Es muy evidente la relación entre religión y vida eterna, pero la relación entre la religión y esta vida presente a veces no está tan clara.
Con su forma de vida y con sus enseñanzas, Jesús puso en evidencia que el centro de la religión no está ni en el templo, ni en los rituales, ni en las verdades dogmáticas ni en las normas religiosas.
Está en la vida, en una forma de vivir que se centra y se concentra en el amor, en el amor sin limitaciones ni condicionamientos (Lc 10, 25-37).
La religión está en función de la vida, no al revés; es lo que nos enseña el misterio de la encarnación del hijo de Dios.
Pero ojo, que Jesús no está eliminando el templo, ni los ritos o las verdades teológicas. Esto es importante pero no es un fin en sí mismo; lo será en cuanto esté a favor de la persona y la vida.
El hecho de que los rituales religiosos y los dogmas pierdan centralidad no significa que no tengan razón de ser; la tienen y es bueno respetarlas y darles cumplimento.
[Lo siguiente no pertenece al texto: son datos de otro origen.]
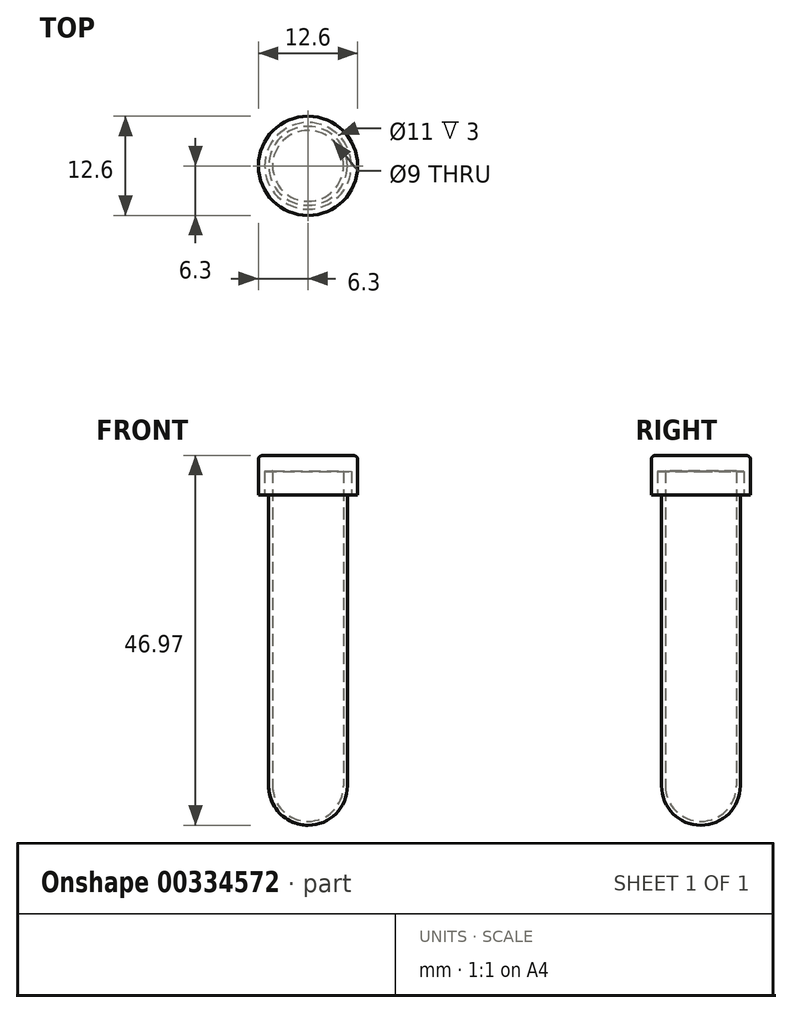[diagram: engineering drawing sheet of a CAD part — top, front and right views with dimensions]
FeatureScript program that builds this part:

¿Y todo esto a dónde nos lleva? Nos lleva a preguntarnos: ¿dónde hemos de aplicar o dirigir nuestra fe? ¿En los rituales religiosos, que muchos ven erróneamente como un medio para tranquilizar conciencias, o en el proyecto de vida que nos trazó Jesús?
Pues la fe se dirige en los dos sentidos: la fe nos debe llevar a amar a Dios en la promoción y defensa de la vida ajena y propia (lo que se hagáis con uno de estos mis humildes hermanos conmigo lo hicisteis) y la fe nos debe llevar a recibir su gracia y salvación en los sacramentos y en la vida de oración (Jesús hizo respetar el templo).